Task requirements: Below are entries. Reproduce exactly the lines between the line holding "per l'amministrazione fiscale" and the line holding "of Withholding Tax", inclusive, and only those.

▽

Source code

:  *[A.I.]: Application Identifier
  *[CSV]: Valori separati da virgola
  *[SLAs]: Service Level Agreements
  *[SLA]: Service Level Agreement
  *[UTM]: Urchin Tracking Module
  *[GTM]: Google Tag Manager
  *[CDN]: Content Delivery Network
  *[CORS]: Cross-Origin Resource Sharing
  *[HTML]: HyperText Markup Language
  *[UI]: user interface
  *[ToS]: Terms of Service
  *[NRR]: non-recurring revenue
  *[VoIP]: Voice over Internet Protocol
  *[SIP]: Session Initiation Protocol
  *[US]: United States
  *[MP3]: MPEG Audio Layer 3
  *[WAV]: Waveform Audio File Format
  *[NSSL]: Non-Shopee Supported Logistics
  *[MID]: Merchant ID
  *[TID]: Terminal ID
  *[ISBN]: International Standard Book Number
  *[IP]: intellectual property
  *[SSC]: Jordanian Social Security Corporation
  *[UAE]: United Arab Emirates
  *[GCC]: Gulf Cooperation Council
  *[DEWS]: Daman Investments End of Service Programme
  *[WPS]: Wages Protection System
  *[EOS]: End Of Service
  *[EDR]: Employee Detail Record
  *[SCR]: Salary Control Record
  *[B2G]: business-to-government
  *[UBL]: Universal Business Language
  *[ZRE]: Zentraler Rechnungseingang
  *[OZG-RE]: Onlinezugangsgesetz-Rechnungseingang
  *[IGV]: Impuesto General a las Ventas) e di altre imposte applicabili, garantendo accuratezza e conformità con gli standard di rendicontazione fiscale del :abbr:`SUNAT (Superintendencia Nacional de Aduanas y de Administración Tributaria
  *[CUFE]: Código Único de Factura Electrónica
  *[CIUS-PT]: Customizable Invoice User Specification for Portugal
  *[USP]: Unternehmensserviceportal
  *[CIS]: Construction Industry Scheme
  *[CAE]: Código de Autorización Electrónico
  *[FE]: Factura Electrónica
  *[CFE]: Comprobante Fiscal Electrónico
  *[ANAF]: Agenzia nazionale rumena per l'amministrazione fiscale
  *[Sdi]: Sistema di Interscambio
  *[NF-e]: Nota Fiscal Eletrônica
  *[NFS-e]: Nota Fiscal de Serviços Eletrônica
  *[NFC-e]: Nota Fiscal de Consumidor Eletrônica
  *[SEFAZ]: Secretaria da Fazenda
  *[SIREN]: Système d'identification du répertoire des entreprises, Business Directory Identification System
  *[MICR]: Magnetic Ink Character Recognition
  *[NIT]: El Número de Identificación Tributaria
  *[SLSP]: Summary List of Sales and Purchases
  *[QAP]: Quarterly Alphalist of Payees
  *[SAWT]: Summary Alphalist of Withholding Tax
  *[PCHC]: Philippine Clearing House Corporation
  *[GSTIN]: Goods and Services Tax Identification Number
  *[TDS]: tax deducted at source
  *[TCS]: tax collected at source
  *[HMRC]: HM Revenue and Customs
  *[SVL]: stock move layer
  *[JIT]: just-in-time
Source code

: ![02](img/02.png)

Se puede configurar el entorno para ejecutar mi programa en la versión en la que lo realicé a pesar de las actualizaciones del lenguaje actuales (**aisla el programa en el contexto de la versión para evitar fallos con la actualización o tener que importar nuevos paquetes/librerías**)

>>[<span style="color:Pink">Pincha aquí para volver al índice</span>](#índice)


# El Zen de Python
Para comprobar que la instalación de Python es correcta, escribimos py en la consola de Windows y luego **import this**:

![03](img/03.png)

△

Answer to this task:
  *[ANAF]: Agenzia nazionale rumena per l'amministrazione fiscale
  *[Sdi]: Sistema di Interscambio
  *[NF-e]: Nota Fiscal Eletrônica
  *[NFS-e]: Nota Fiscal de Serviços Eletrônica
  *[NFC-e]: Nota Fiscal de Consumidor Eletrônica
  *[SEFAZ]: Secretaria da Fazenda
  *[SIREN]: Système d'identification du répertoire des entreprises, Business Directory Identification System
  *[MICR]: Magnetic Ink Character Recognition
  *[NIT]: El Número de Identificación Tributaria
  *[SLSP]: Summary List of Sales and Purchases
  *[QAP]: Quarterly Alphalist of Payees
  *[SAWT]: Summary Alphalist of Withholding Tax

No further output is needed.